[REQUIRED ACTION]
Please set down each record exactly as it appears, but leave out any pictures.

_____

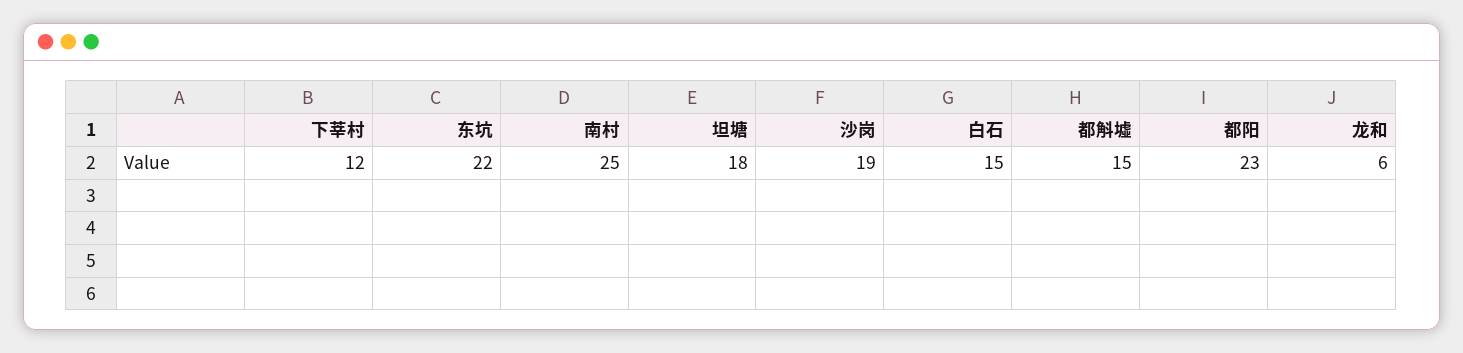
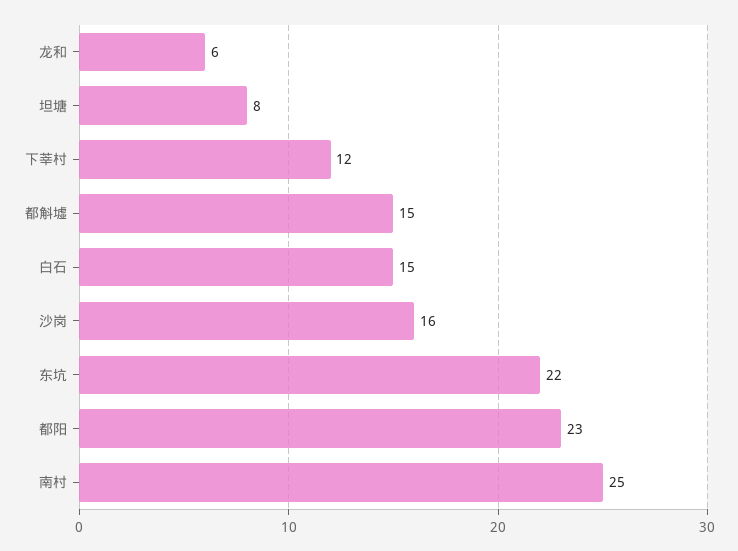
  {
    "下莘村": 12,
    "东坑": 22,
    "南村": 25,
-   "坦塘": 18,
+   "坦塘": 8,
-   "沙岗": 19,
+   "沙岗": 16,
    "白石": 15,
    "都斛墟": 15,
    "都阳": 23,
    "龙和": 6
  }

_____

[WRITTEN ANSWER]
  {
    "下莘村": 12,
    "东坑": 22,
    "南村": 25,
-   "坦塘": 18,
+   "坦塘": 8,
-   "沙岗": 19,
+   "沙岗": 16,
    "白石": 15,
    "都斛墟": 15,
    "都阳": 23,
    "龙和": 6
  }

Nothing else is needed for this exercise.